Stored items from a collection:
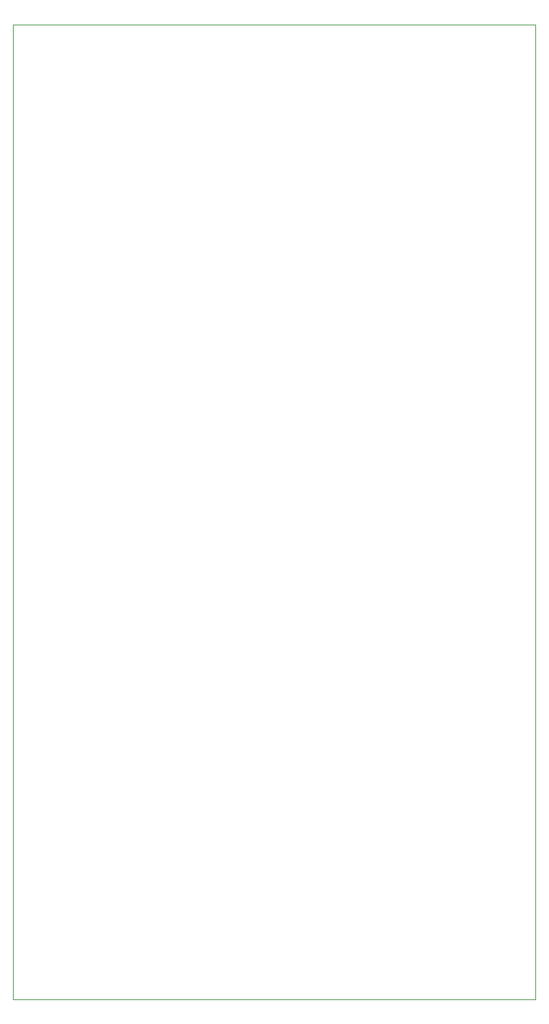
<source format=gbr>
G04 #@! TF.GenerationSoftware,KiCad,Pcbnew,5.1.5+dfsg1-2build2*
G04 #@! TF.CreationDate,2021-03-26T16:18:19-07:00*
G04 #@! TF.ProjectId,ssrcontroller_mcu,73737263-6f6e-4747-926f-6c6c65725f6d,rev?*
G04 #@! TF.SameCoordinates,Original*
G04 #@! TF.FileFunction,Profile,NP*
%FSLAX46Y46*%
G04 Gerber Fmt 4.6, Leading zero omitted, Abs format (unit mm)*
G04 Created by KiCad (PCBNEW 5.1.5+dfsg1-2build2) date 2021-03-26 16:18:19*
%MOMM*%
%LPD*%
G04 APERTURE LIST*
%ADD10C,0.050000*%
G04 APERTURE END LIST*
D10*
X44450000Y-59690000D02*
X109220000Y-59690000D01*
X44450000Y-180340000D02*
X44450000Y-59690000D01*
X109220000Y-180340000D02*
X109220000Y-59690000D01*
X44450000Y-180340000D02*
X109220000Y-180340000D01*
M02*

</source>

> **Exercise description**:
Please return the records as they stand, word for word, with no pictures.

> **Your response**:
<source format=gbr>
G04 #@! TF.GenerationSoftware,KiCad,Pcbnew,5.1.5+dfsg1-2build2*
G04 #@! TF.CreationDate,2021-03-26T16:18:19-07:00*
G04 #@! TF.ProjectId,ssrcontroller_mcu,73737263-6f6e-4747-926f-6c6c65725f6d,rev?*
G04 #@! TF.SameCoordinates,Original*
G04 #@! TF.FileFunction,Profile,NP*
%FSLAX46Y46*%
G04 Gerber Fmt 4.6, Leading zero omitted, Abs format (unit mm)*
G04 Created by KiCad (PCBNEW 5.1.5+dfsg1-2build2) date 2021-03-26 16:18:19*
%MOMM*%
%LPD*%
G04 APERTURE LIST*
%ADD10C,0.050000*%
G04 APERTURE END LIST*
D10*
X44450000Y-59690000D02*
X109220000Y-59690000D01*
X44450000Y-180340000D02*
X44450000Y-59690000D01*
X109220000Y-180340000D02*
X109220000Y-59690000D01*
X44450000Y-180340000D02*
X109220000Y-180340000D01*
M02*

</source>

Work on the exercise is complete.